Assim que deu ordem, os comparsas de Artemisa lançaram-se contra Mikel! Este esperneava, gritava, esmurraçava e pontapeava tudo e todos que se aproximassem dele! Parecia um verdadeiro demónio! Colocou todos os soldados que combatiam contra ele K.O. ! Howl, Caim e Kojiru partiram para a luta contra os restantes soldados! Mark e Tiago ajudavam Jéssica, Sophie e os governadores a afastarem-se para a porta dos fundos, assistindo a tudo, completamente escandalizados!

- ELE ERA A MINHA VIDA, SUA CABRA!! E TU MATASTE-O!! EU JURO QUE VOU ACABAR CONTIGO!!! NEM QUE SEJA A ÚLTIMA COISA QUE EU FAÇA NESTA VIDA!! AHHHHHHHHHHHHHHHHHHHHHHHHHHH!!! - gritava Mikel, totalmente enraivecido, voltando a aproximar-se de Artemisa, disposto a acabar com ela com as suas próprias mãos!

Lá fora, um trovão gigante ecoou. Todo o espaço estremeceu com o barulho. Com o impacto, todos ficaram imobilizados por breves instantes. Uma chuva intensa começou a cair. Artemisa sacou de uma pistola e apontou-a.

- Ai ai...! Chega de conversa! Está a começar a chover! Já viram? Vou ter de me molhar para ir embora daqui! Enfim...! Vamos lá a acabar com isto de uma vez por todas! Jéssica, aceite renunciar a meu favor! Eu vou-me embora com os meus soldados e deixo-vos escapar com vida, na condição de nunca mais me incomodarem!

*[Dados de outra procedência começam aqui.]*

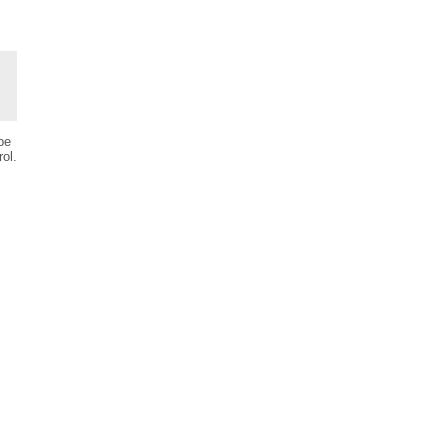
be
ol.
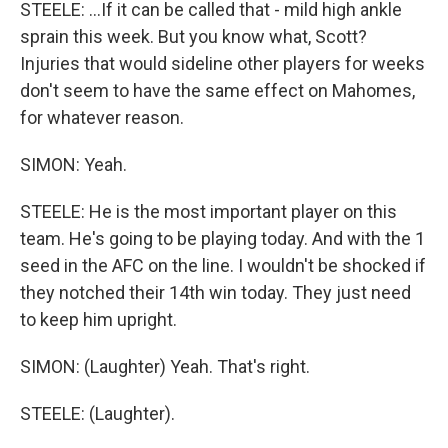
STEELE: ...If it can be called that - mild high ankle
sprain this week. But you know what, Scott?
Injuries that would sideline other players for weeks
don't seem to have the same effect on Mahomes,
for whatever reason.
SIMON: Yeah.
STEELE: He is the most important player on this
team. He's going to be playing today. And with the 1
seed in the AFC on the line. I wouldn't be shocked if
they notched their 14th win today. They just need
to keep him upright.
SIMON: (Laughter) Yeah. That's right.
STEELE: (Laughter).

Parece-me um bom acordo!

Jéssica riu-se, completamente indignada! Apesar do medo, a indignação que crescia dentro do seu peito era ainda maior!

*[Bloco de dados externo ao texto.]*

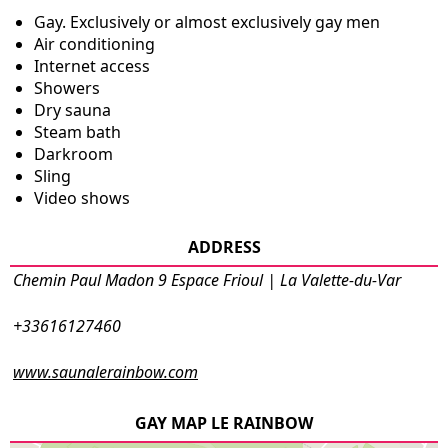
Gay. Exclusively or almost exclusively gay men
Air conditioning
Internet access
Showers
Dry sauna
Steam bath
Darkroom
Sling
Video shows
ADDRESS
Chemin Paul Madon 9 Espace Frioul | La Valette-du-Var
+33616127460
www.saunalerainbow.com
GAY MAP LE RAINBOW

- Nunca!! Você irá levar este país à ruína! Você não passa de uma louca, assassina, que vive num mundo completamente à parte do nosso!!

- Sendo assim, minha querida... Bye-bye!!


- Nãoooooo! Jéssica!!! - gritaram Kojiru, Milú, George, Caim, Howl, Sophie, Mark, Tiago e Mikel ao mesmo tempo!

- Oh!!!! - exclamou Jéssica, assustada.

- Mikel!!! - gritaram Howl, Caim, Mark, Kojiru e Tiago.

Mikel colocara-se à frente de Jéssica. A bala atingiu-o em cheio no peito. Por momentos, ele pareceu ficar suspenso no ar, mas logo a seguir caiu lentamente para trás, com um ar de surpresa espelhado no rosto.